## Task objective
The sole answer should be the number of lines in the material below that hold "with".

## Provided information
[Start of Attachment]
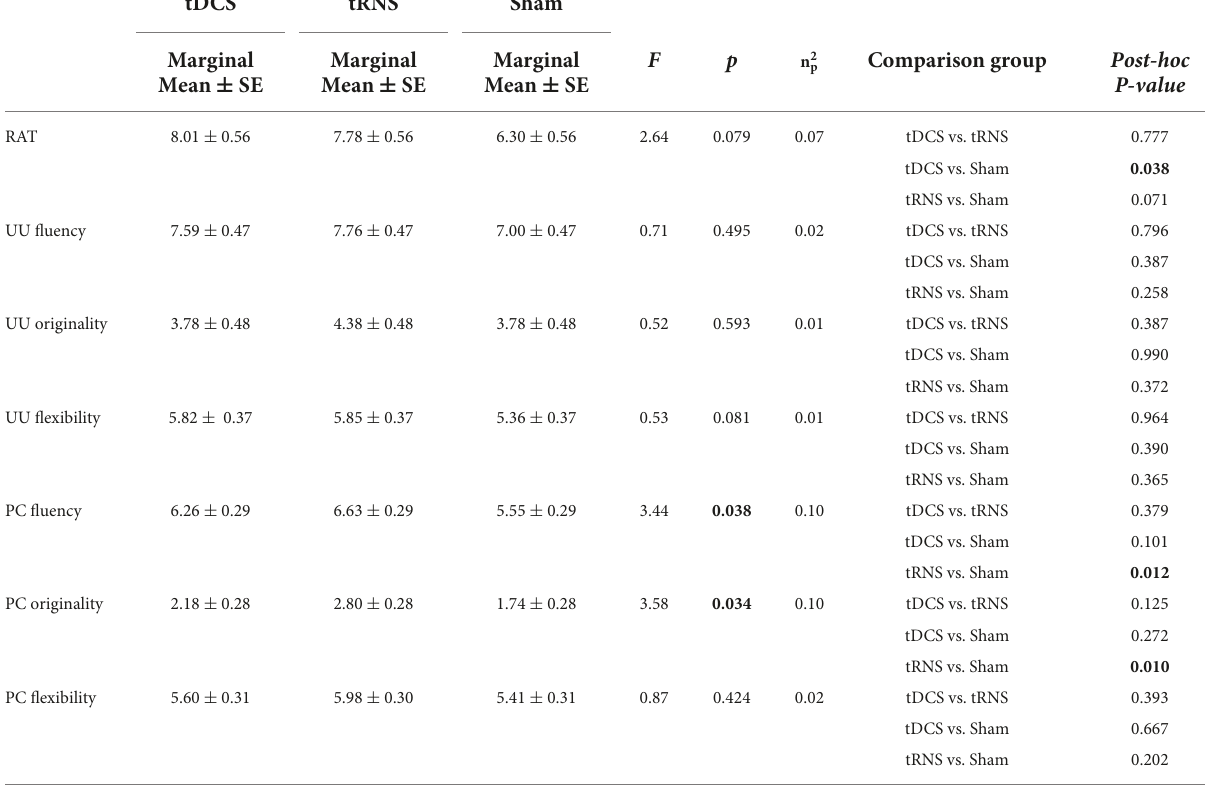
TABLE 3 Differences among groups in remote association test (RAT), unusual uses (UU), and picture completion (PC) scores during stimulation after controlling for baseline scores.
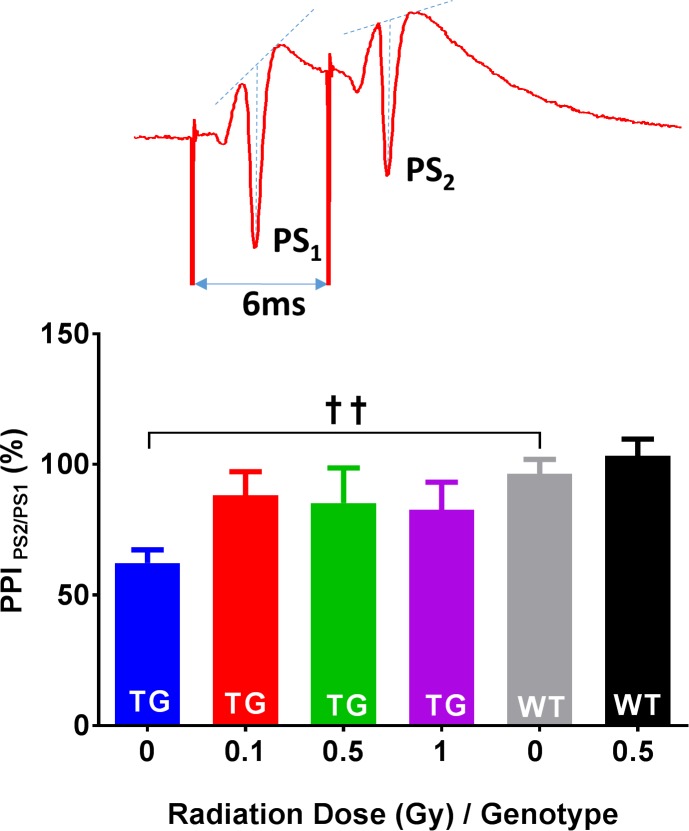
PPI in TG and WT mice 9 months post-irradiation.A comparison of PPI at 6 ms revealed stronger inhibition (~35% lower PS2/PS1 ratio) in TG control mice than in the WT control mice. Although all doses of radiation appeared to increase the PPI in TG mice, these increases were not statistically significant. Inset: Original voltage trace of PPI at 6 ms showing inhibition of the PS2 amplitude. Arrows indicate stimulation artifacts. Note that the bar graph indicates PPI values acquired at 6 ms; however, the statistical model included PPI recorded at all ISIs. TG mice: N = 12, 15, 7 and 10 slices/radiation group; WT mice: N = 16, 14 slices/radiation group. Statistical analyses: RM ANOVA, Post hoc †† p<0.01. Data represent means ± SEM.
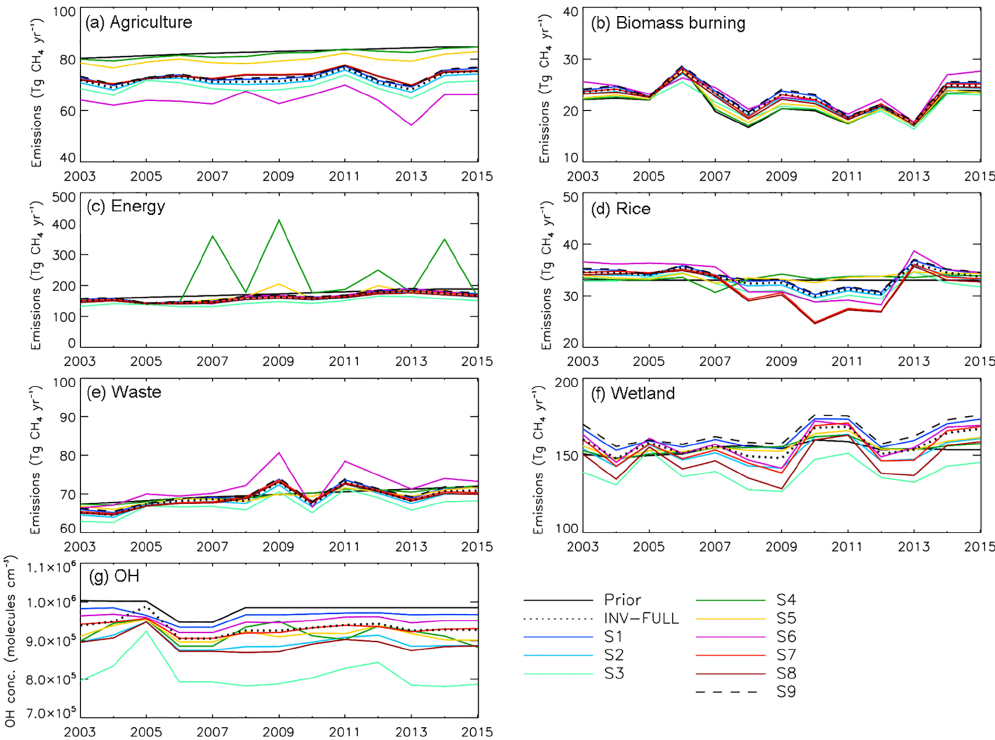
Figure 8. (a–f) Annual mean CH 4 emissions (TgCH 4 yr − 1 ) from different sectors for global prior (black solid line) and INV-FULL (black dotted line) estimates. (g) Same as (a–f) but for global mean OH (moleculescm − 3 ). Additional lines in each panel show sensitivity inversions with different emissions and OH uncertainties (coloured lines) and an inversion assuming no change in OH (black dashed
[End of Attachment]
[Start of Attachment]
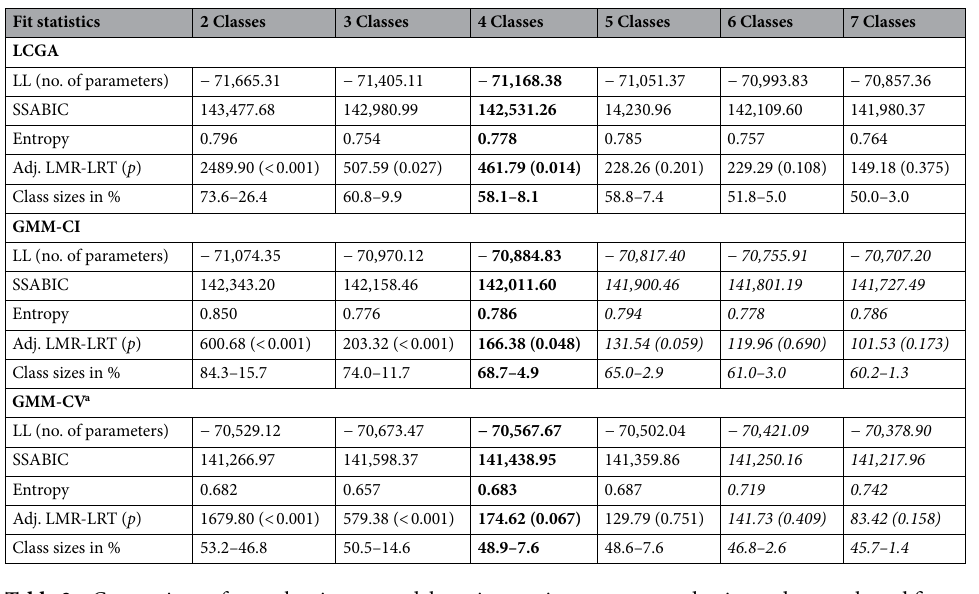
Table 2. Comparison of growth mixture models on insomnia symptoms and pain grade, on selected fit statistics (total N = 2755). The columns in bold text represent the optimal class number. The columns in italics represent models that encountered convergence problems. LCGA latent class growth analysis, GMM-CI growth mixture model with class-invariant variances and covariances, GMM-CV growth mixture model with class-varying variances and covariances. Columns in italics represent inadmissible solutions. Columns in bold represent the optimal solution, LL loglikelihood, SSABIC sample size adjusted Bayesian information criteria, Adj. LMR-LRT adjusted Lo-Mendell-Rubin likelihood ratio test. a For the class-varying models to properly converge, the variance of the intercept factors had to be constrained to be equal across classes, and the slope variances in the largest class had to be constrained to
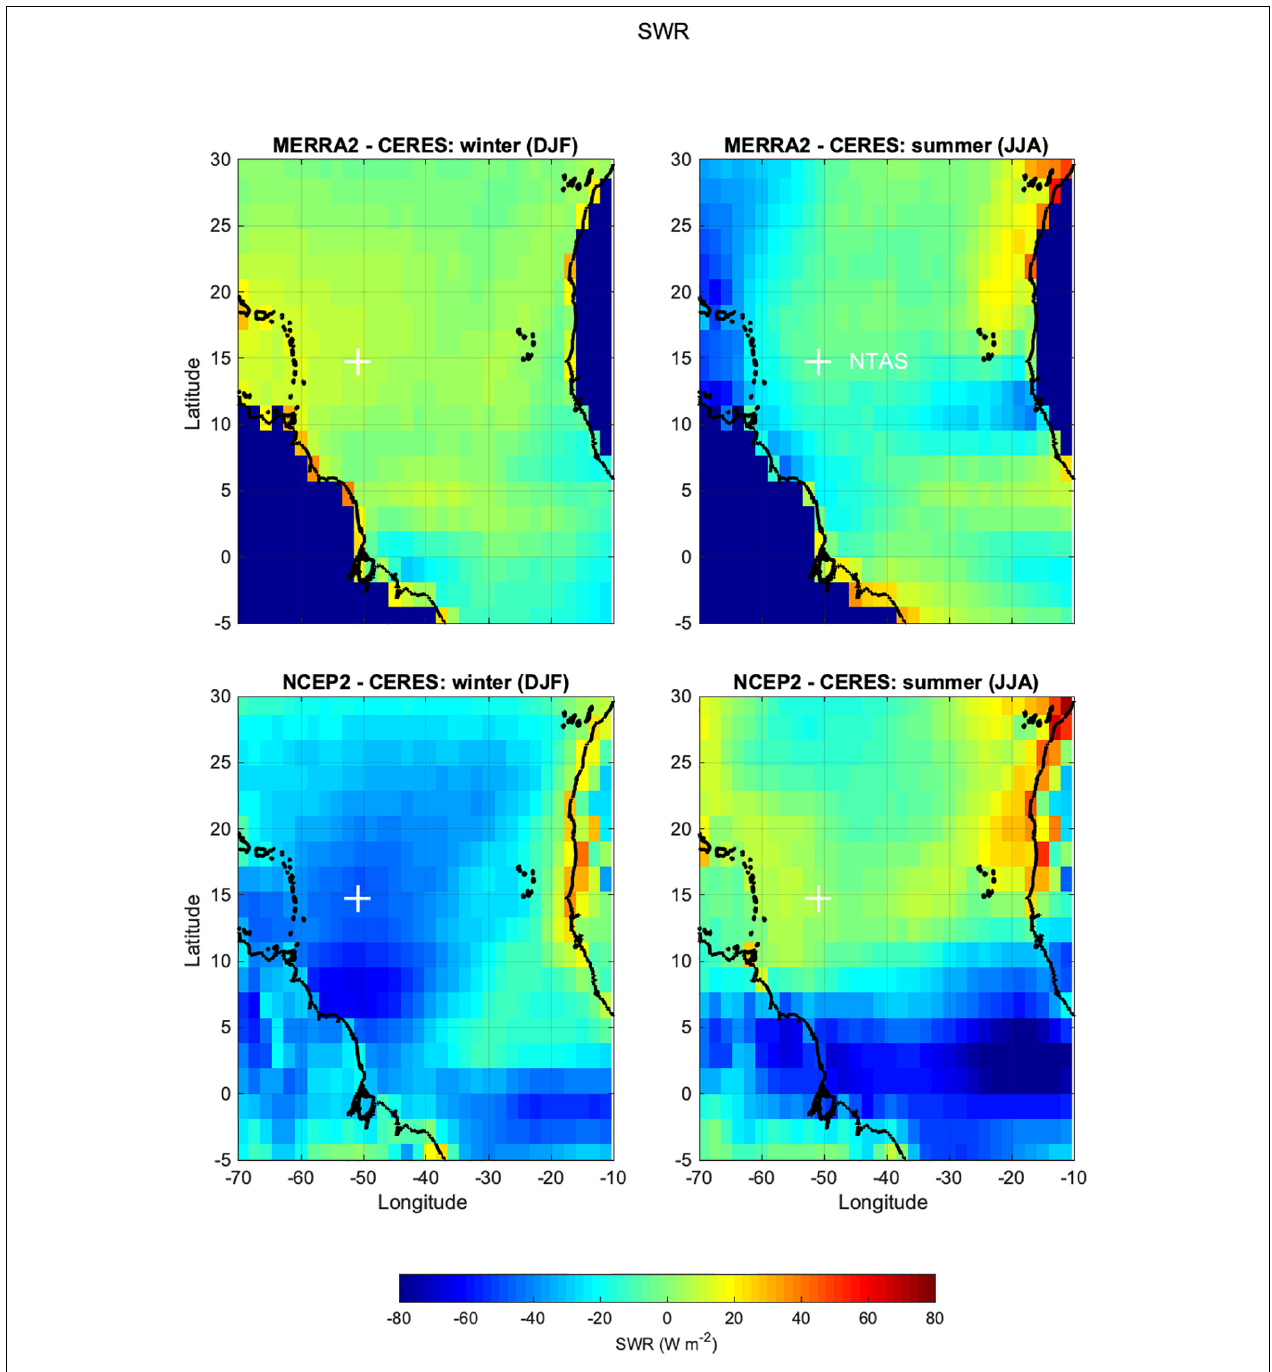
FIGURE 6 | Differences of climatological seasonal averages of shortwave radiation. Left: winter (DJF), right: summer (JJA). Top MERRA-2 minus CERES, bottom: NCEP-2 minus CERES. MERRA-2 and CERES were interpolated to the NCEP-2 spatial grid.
[End of Attachment]
## Task output
2